> SELECTION
— start —

In [1]:
from time import sleep
import requests
from bs4 import BeautifulSoup
from math import ceil
import pandas as pd
from pymongo import MongoClient
from selenium import webdriver  
import time
from selenium.webdriver.support.ui import WebDriverWait

In [2]:
SCRAPING_REQUEST_STAGGER = 3.0 # in seconds
# the main link for BBC Good Food
SEARCH_URL = 'http://www.bbcgoodfood.com/search/recipes?query=#page={}&path=cuisine/{}'
COLLECTION_URL = 'http://www.bbcgoodfood.com/recipes/collection/{}'
RECIPE_URL = 'http://www.bbcgoodfood.com{}'
NUMBER_OF_RECIPES_PER_SEARCH_PAGE = 15.

DB_NAME = 'PROJECT_RECIPIES'
COLLECTION_NAME = 'BBC'

client = MongoClient()
db = client[DB_NAME]
coll = db[COLLECTION_NAME]

In [3]:
def get_content_from_static_url(link):
    # make request with the input link and return the content of the web link
    
    sleep(SCRAPING_REQUEST_STAGGER)        
    headers = {"User-agent":"Mozilla/5.0 (X11; Linux x86_64) AppleWebKit/537.36 (KHTML, like Gecko) Chrome/47.0.2526.80 Safari/537.36"}
    response = requests.get(link, headers=headers)

— end —

> DATA SUPPLIED
— start —

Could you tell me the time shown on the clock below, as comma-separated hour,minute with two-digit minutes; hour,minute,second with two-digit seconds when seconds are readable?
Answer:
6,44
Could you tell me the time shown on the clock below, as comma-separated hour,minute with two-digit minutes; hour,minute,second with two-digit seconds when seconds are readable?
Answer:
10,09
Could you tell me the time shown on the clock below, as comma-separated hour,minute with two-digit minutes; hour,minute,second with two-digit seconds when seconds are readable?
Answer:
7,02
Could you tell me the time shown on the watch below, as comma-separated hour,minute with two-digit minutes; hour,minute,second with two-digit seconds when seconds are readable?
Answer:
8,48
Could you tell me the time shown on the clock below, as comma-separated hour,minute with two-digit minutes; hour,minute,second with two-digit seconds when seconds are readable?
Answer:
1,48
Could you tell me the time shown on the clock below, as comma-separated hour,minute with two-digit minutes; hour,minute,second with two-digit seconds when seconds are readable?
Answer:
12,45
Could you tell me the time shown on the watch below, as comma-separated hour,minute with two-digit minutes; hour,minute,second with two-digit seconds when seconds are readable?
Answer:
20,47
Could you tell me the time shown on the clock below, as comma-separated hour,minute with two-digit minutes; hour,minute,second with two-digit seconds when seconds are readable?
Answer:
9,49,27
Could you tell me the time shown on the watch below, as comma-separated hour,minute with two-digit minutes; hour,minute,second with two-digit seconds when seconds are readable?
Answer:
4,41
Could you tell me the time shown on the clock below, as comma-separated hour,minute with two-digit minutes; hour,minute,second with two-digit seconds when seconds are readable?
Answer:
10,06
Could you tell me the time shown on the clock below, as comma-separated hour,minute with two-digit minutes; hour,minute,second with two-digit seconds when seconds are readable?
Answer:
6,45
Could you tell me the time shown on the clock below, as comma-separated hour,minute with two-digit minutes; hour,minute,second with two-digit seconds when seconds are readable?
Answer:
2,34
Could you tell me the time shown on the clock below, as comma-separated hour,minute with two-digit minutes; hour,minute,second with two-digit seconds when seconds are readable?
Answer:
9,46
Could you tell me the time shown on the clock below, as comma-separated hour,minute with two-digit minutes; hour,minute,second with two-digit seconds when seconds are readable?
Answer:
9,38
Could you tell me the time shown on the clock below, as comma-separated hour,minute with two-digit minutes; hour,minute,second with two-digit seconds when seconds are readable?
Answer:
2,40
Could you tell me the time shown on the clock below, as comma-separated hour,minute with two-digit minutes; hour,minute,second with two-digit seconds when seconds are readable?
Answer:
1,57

— end —

> TO DO
a - In the recipe-scraping code above, list every name written entirely in capital letters that is given a value.
b - Copy the part of the recipe-scraping code starting with "db = client[DB_NAME]" and going on through "sleep(SCRAPING_REQUEST_STAGGER)".

> OUTPUTS
a -
SCRAPING_REQUEST_STAGGER
SEARCH_URL
COLLECTION_URL
RECIPE_URL
NUMBER_OF_RECIPES_PER_SEARCH_PAGE
DB_NAME
COLLECTION_NAME

b -
db = client[DB_NAME]
coll = db[COLLECTION_NAME]

In [3]:
def get_content_from_static_url(link):
    # make request with the input link and return the content of the web link
    
    sleep(SCRAPING_REQUEST_STAGGER)